--- AUSGANGSTEXT ---
__________________________________________________

In Deutschland wurden im vergangenen Jahr über 7 Millionen Mahnverfahren wegen säumiger Forderungen für Haushaltsenergie eingeleitet. In 344.798 Fällen wurde Stromkunden der Strom-anschluss zumindest vorübergehend gesperrt. Davon betroffen waren rund 200.000 Haushalte von SGB-II-Leistungsbeziehenden (Bundesnetzagentur, Monitoringbericht 2014, S. 149 ff.).  Gegenüber dem Vorjahr erhöhten sich die Mahnungen um über 1 Million. Diese Zahlen belegen dringenden sozialpolitischen Handlungsbedarf. Der Erwerbslosenverein Tacheles e.V. fordert daher im Rahmen der geplanten SGB-II-Änderungen eine Reihe von Korrekturen zur Bekämpfung von Energiearmut.

Im SGB II-/SGB XII-Regelbedarf für eine alleinstehende Person in Höhe von 391 EUR (Stand 2014) ist ein Betrag von 30,37 EUR für Haushaltsenergie enthalten. Der durchschnittliche Strompreis für Privathaushalte lag im Jahr 2014 bei 29,13 Cent/kWh (Wikipedia). Damit konnten alleinstehende SGB II/SGB XII-Beziehende 106,26 kWh Strom im Monat und 1255,08 kWh im Jahr finanzieren.

Laut einer 2014 veröffentlichten Broschüre der Verbraucherzentrale NRW, „Stromsparen – einfach gemacht“ (S. 3, http://www.vz-nrw.de/stromspartipps), beträgt der Stromverbrauch ohne elektrische Warmwasserbereitung für einen Ein-Personen-Haushalt durchschnittlich 1.500 - 2.100 kWh im Jahr. Legt man daraus den Mittelwert zugrunde, ergibt sich ein durchschnittlicher Energiebedarf von 1.800 kWh pro Jahr für einen Ein-Personen-Haushalt (zum gleichen Ergebnis kommt die Energieagentur NRW, „Wo bleibt der Strom?“, 2011).

__________________________________________________

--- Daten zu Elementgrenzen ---

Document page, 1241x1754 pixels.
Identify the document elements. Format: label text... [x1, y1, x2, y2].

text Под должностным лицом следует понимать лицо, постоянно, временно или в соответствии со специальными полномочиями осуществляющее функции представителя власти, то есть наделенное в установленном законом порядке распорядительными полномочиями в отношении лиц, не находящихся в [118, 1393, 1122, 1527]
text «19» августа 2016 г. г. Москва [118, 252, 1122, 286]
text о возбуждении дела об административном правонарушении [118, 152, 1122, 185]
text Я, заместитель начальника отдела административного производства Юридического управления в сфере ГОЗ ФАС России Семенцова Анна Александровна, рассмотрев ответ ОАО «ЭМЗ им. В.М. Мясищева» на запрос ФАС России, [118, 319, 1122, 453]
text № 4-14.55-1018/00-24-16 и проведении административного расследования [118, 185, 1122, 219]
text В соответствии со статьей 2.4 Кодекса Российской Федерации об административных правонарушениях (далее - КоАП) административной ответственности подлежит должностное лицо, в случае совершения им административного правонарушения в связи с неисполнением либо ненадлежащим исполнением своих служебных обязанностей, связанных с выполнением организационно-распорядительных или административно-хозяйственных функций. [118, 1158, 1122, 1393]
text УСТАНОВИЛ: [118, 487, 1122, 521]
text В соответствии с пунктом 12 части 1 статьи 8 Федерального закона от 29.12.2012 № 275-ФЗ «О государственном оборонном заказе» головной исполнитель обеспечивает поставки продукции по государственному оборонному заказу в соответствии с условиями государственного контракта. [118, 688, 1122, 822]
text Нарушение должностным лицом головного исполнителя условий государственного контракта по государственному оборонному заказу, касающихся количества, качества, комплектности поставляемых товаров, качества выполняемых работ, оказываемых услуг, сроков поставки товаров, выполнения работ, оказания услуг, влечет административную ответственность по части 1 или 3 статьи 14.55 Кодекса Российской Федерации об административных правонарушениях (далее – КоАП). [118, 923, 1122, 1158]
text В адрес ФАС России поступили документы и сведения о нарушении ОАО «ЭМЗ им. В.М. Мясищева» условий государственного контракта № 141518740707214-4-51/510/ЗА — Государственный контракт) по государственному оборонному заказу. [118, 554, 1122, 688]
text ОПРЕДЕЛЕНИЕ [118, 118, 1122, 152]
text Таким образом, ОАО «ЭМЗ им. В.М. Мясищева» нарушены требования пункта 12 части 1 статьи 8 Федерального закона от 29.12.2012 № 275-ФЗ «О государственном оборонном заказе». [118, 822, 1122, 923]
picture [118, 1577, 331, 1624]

__________________________________________________

--- AUFGABEN ---
1. Nenne alle Quellen, die der Ausgangstext zur Energiearmut für seine Angaben anführt.
2. Benenne im Ausgangstext zur Energiearmut „Stromkunden“ in „Haushaltskunden“ um. Gib dabei den Abschnitt zwischen „In Deutschland wurden“ und „Bekämpfung von Energiearmut.“ einschließlich wieder.
3. Schreib weiter, was im Ausgangstext zur Energiearmut auf dessen letzten Satz folgt.
Die Daten sind eigenständiges Material und vom Ausgangstext zur Energiearmut getrennt.

--- LÖSUNGEN ---
1.
- Bundesnetzagentur, Monitoringbericht 2014
- Wikipedia
- Verbraucherzentrale NRW, Broschüre „Stromsparen – einfach gemacht“ (2014)
- Energieagentur NRW, „Wo bleibt der Strom?“ (2011)

2.
In Deutschland wurden im vergangenen Jahr über 7 Millionen Mahnverfahren wegen säumiger Forderungen für Haushaltsenergie eingeleitet. In 344.798 Fällen wurde Haushaltskunden der Strom-anschluss zumindest vorübergehend gesperrt. Davon betroffen waren rund 200.000 Haushalte von SGB-II-Leistungsbeziehenden (Bundesnetzagentur, Monitoringbericht 2014, S. 149 ff.).  Gegenüber dem Vorjahr erhöhten sich die Mahnungen um über 1 Million. Diese Zahlen belegen dringenden sozialpolitischen Handlungsbedarf. Der Erwerbslosenverein Tacheles e.V. fordert daher im Rahmen der geplanten SGB-II-Änderungen eine Reihe von Korrekturen zur Bekämpfung von Energiearmut.

3.
Um 1.800 kWh für einen Ein-Personen-Haushalt im Jahr zu finanzieren, müssen monatlich 43,70 EUR aufgewendet werden. Im SGB II/SGB XII-Regelbedarf fehlen demnach 13,33 Euro im Monat. Mit dieser Deckungslücke wird das verfassungsrechtlich garantierte Existenzminimum von rund 7,5 Mio. SGB II/SGB XII-Beziehenden deutlich unterschritten. Zur Höhe des Regelbedarfes hatte das Bundes-verfassungsgericht im Sommer festgestellt, dass dieser grade noch verfassungskonform sei (BVerfG, 23.07.2014 - 1 BvL 10/12 u.a.; https://www.bundesverfassungsgericht.de/entscheidungen/ls20140723_1bvl001012.html ). Unter anderem hat das BVerfG vorgegeben, der Gesetzgeber müsse zeitnah darauf reagieren,  wenn „sich eine offensichtliche und erhebliche Diskrepanz zwischen der tatsächlichen Preisentwicklung und der bei der Fortschreibung der Regelbedarfsstufen berücksichtigten Entwicklung der Preise für regelbedarfsrelevante Güter“ ergebe. Dies müsse bei der „Entwicklung der Preise für Haushaltsstrom berücksichtigt werden“. (ebenda, Rz. 144)



Die genannten Fakten belegen dringenden Handlungsbedarf zur wirksamen Bekämpfung von Energiearmut. Der Verein Tacheles fordert daher die Umsetzung der nachstehenden Punkte im Rahmen der anstehenden Gesetzesänderungen.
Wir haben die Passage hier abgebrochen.